No início dos anos 90, o cineasta francês André Téchiné veio ao Brasil para filmar um roteiro de sua autoria. Catherine Deneuve encabeçaria o elenco, na pele de uma mulher à procura do filho desaparecido em um exótico país estrangeiro.
O filme chegou a entrar em pré-produção. O realizador visitou locações, fez testes, eu fui escolhida para um papel, fizemos algumas leituras, até que tudo foi suspenso por falta de financiamento. Téchiné, como é normal acontecer no cassino chamado cinema, deixou a América do Sul frustrado. Anos mais tarde, ele rodaria a película na Ásia com o título de Indochine.
No dia de sua chegada, o produtor de cinema Marcus Tim França foi recebê-lo no aeroporto. Quando, a caminho da Zona Sul, o carro mergulhou nas trevas do Túnel Rebouças, o diretor parisiense foi acometido por um ataque de pânico incontrolável. Ofegante, implorou para que Tim o tirasse dali o mais rápido possível. Téchiné sofria de claustrofobia, tinha pavor do subterrâneo.
Impotente diante da via expressa sem saídas alternativas, o brasileiro aconselhou o europeu a fechar os olhos e deu ordem para o motorista acelerar. No segundo trecho da descida aos infernos, marcado pelo viaduto a céu aberto que atravessa o Cosme Velho, outro desespero de morte até que, finalmente, a Lagoa Rodrigo de Freitas mostrou sua graça.
Depois do sufoco, encontrar caminhos alternativos que evitassem o subsolo se transformou em um dos problemas logísticos cruciais da empreitada cinematográfica. O Rio é um queijo suíço de atalhos furados na pedra. O cineasta se viu obrigado a ziguezaguear pelos morros, levando três vezes o tempo do resto dos envolvidos para chegar aos mesmos locais.
Ver-se livre dos buracos de minhoca cariocas deve ter sido uma das poucas compensações do fracasso do projeto no Brasil. E olha que Téchiné nunca cruzou o Túnel Zuzu Angel, também conhecido como Dois Irmãos.

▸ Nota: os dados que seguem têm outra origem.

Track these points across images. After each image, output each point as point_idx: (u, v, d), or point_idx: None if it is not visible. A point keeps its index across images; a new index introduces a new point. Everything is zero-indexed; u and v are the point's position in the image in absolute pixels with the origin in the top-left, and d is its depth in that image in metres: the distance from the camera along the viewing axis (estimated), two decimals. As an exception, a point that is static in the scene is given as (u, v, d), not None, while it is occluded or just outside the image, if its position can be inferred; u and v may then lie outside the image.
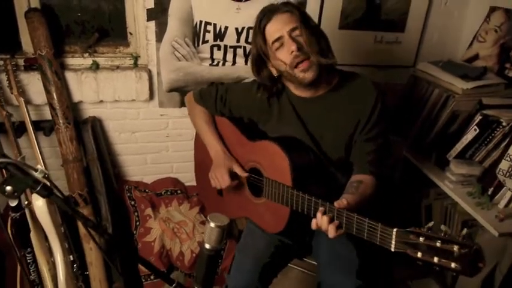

Eu morei dez anos em São Conrado e atravessava aquele breu entremeado de galerias sujas todos os dias.
Alto, apertado e sem acostamento, o traçado do Dois Irmãos tem a forma de uma longa e interminável curva. É impossível ver a luz do dia a não ser quando já se está bem próximo à saída. Transeuntes suspeitos se arriscam a pé em meio ao fluxo intenso de veículos, e é comum o roubo de fios do sistema de iluminação. Há algo de sinistro ali. A escuridão, associada à falta de ventilação e à fuligem, atrai pensamentos traiçoeiros para a mente do motorista incauto.
Jamais experimentei nada perto da angústia de Téchiné, mas medo, paranoia, desesperança e infelicidade estão na lista de devaneios sombrios que já me abateram na travessia. O Dois Irmãos faz mal à saúde, à psíquica principalmente.
Outro dia, voltando tarde da noite do Projac, fiquei surpresa com a luminosa pintura branca que revestia a entrada do túnel no sentido Leblon. A obra é parte da reestruturação da divisa da Rocinha com o asfalto. Os holofotes a toda a força, rebatidos na parede clara, enchiam de civilidade o ambiente.
A alegria não durou muito. Alguns metros adiante, o Rio de Janeiro da Copa e da Olimpíada foi brutalmente interrompido pela engenharia jurássica original. A boa impressão da chegada, no entanto, perdurou até a Gávea. Nenhuma ideia soturna me atravessou a espinha naquela madrugada fria de quarta-feira.
Bem que podiam fazer a mesma faxina nas outras três bocas de acesso, a viagem interminável de ida e volta para Curicica ganharia novos ares.
A Linha Amarela possui túneis exemplares, com recuos de segurança, claridade e placares eletrônicos que indicam as condições do trânsito do trajeto; são excelentes modelos para as entranhas da cidade.
Quem disse que intestino não precisa de plástica?